This is the last output of

dmesg --follow

during the training and just before the Xavier reboots. take note this was via SSH

gtkterm command did not output anything, it only shows a dark interface.

Serial console implies the software running on the host PC (which is working as the display for the embedded system the software talks to over serial UART). There should be some obvious boot messages as the system boots, but it is perfectly reasonable that there is no output during the error (disappointing, but not uncommon…it simply means that if the console is working, then the reboot cause is so sudden that no logging can occur).

I see a lot of serious USB errors, also SATA errors. This leads to these questions:

  • Is the SSD connected directly, or is the disk using a USB external drive housing?
  • Does the NUSCENES devkit use a custom carrier board, or is it just software?
    • If this uses a custom carrier board, did you use the board support package the carrier board comes with?
  • Are any external USB or disk drive devices (excluding keyboard/mouse) using their own power, or are they drawing power from the Xavier?
  • The SSD is connected directly via a type-C port
  • The NUSCENES devkit is just python software, it does not use/require any custom carrier board
  • The SSD has a 3.0 connector with a couple of lights on it (I assume thats supposed to draw power from the Xavier) could that be the cause?

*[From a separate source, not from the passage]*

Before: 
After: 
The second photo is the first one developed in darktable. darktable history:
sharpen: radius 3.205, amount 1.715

The errors only say that USB-C and the SSD connected over that USB-C are having serious problems. The cause could be power delivery. Assuming the SSD is not being self-powered, meaning that the SSD is drawing power from the Xavier, then if you happen to have an externally powered USB HUB, the externally powered HUB would eliminate power consumption as the issue. External power would draw from a different source than the Xavier.

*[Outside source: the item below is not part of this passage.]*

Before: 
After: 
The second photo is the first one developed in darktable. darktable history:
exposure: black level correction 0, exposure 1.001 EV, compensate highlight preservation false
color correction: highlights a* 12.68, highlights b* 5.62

Can you confirm if there are problems in the case of the SSD being independently powered via an external power source? Note that there could have been data corruption on the SSD from previous issues, but what the logs were showing were not file system errors; instead those were USB and SATA errors.

It seems like the SSD was the issue, I copied the data from the SSD to a normal HDD and it works fine without rebooting. I don’t know if the problem is specific to SSD drives when connected the Xavier or the one I have is at fault, I will format it re-add the data to see if it persists.

If power delivery was ever an issue, then data would be suspect. External power would still be a good test.

Noted, Thanks, I will update as soon as i retest with the SSD.

I’ve test external power supply and the problem still continues to persist… I have run out of ideas now on how to fix this issue. I have used my external drives on other devices and they worked well without any hassle or power surges. I have now come to the conclusion that the Xavier is the culprit.

From what I can see in previous posts USB to the external drive is giving errors. You have tested external power to the drive, and so it is unlikely power delivery is the issue. Using “dmesg --follow”, can you verify that with external power to the drive you still get those same USB errors? I’m guessing you do, but want to verify.

One other possibility is running out of physical RAM. This could would not necessarily mean USB is not an issue, but this would cause a sudden reboot or other failures. You may want to monitor RAM use and see what it appears as at the moment of failure. I’ll suggest installing “htop” (“sudo apt-get install htop”), and monitoring that via serial console. At the moment of failure you should basically be able to see some information on memory use.

If this does not indicate anything new, then someone else will need to find out the reason for the USB errors. One clue which might help is knowing if the actual error changes any for a directly connected USB SSD, versus indirectly attached via the powered HUB.